12.04: How to add local details to dnsmasq config

Marius Gedminas marius at pov.lt
Fri Jun 1 07:24:11 UTC 2012


Hello,

On Thu, May 31, 2012 at 10:23:59PM -0400, Paul Smith wrote:
> Hi all.  So, the new integrated dnsmasq / DNS service for Ubuntu 12.04
> is nice.  However it only works with NetworkManager enabled software
> solutions.
> 
> I have a 3rd party VPN tool which is most decidedly NOT integrated with
> Network Manager, and I need to add appropriate extra setup to the
> dnsmasq configuration to handle the DNS forwarding for that environment.
> I used to manage all this myself by hand so I'm quite aware of what
> needs to be done and how it all works.
> 
> However, I don't know how to add extra content to the dnsmasq
> configuration network-manager uses.  I can see that network-manager
> starts a dnsmasq server that listens on 127.0.0.1 (good stuff) and that
> the configuration file is /var/run/nm-dns-dnsmasq.conf which I assume is
> being auto-generated by network manager.
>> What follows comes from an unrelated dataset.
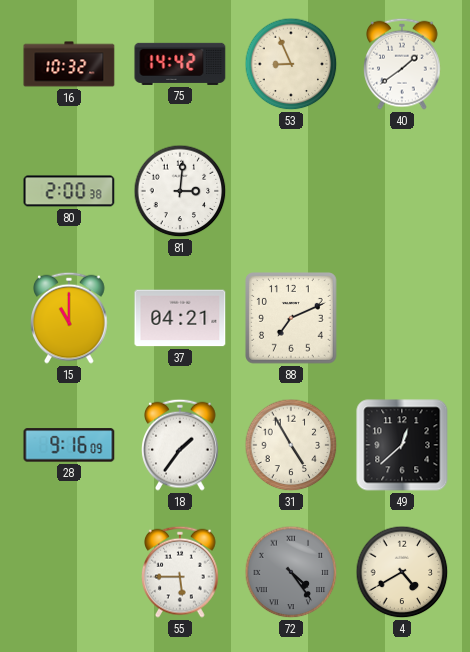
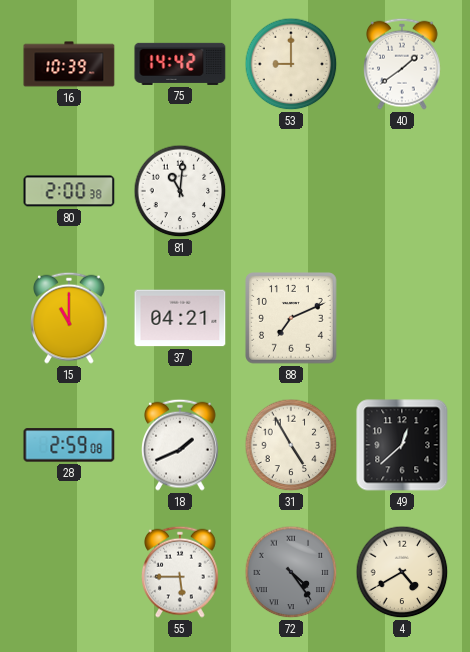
16: 10:32 -> 10:39
53: 8:56 -> 9:00
81: 3:01 -> 11:01
28: 9:16 -> 2:59
18: 1:36 -> 1:41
Interesting.  I'm on 12.04 as well, and I also use a VPN tool not
integrated with NetworkManager (openvpn --config /path/to/config-file
--route-nopull --route x.y.0.0 255.255.0.0).  I don't have a
/var/run/nm-dns-dnsmasq.conf on my system, even though I most definitely
have dnsmasq running. 

I've configured DNS lookups for the internal domain by adding

  # X.X.X.X is the internal IP of the DNS server.
  server=/example.com/X.X.X.X

to /etc/dnsmasq.d/vpn-dns and doing a 'service dnsmasq restart'.  This
worked quite well until this morning, when the internal DNS went down ;)

> That's all good stuff, BUT I need a way to add my own set of
> configuration to that nm-dns-dnsmasq.conf file, preferably dynamically
> (so I can script the bring-up and bring-down of my proprietary VPN and
> get it added and removed at the appropriate times).
> 
> How can I add/remove config from the local DNS configuration?
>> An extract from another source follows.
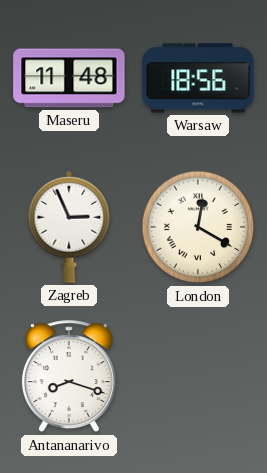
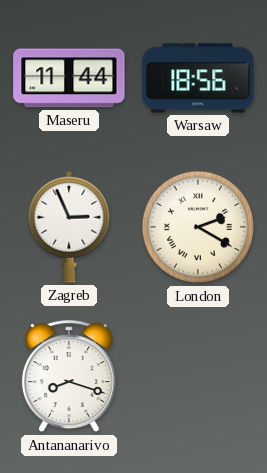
Maseru: 11:48 -> 11:44
London: 12:20 -> 2:20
dnsmasq supposedly has a DBus control protocol of some kind, but I
haven't been able to find documentation for it.

A static configuration works well enough for me.

Marius Gedminas
-- 
Many people enjoy Perl, many enjoy Python, some enjoy /bin/tcsh.  The latter
population should however, needless to say, be put into working camps.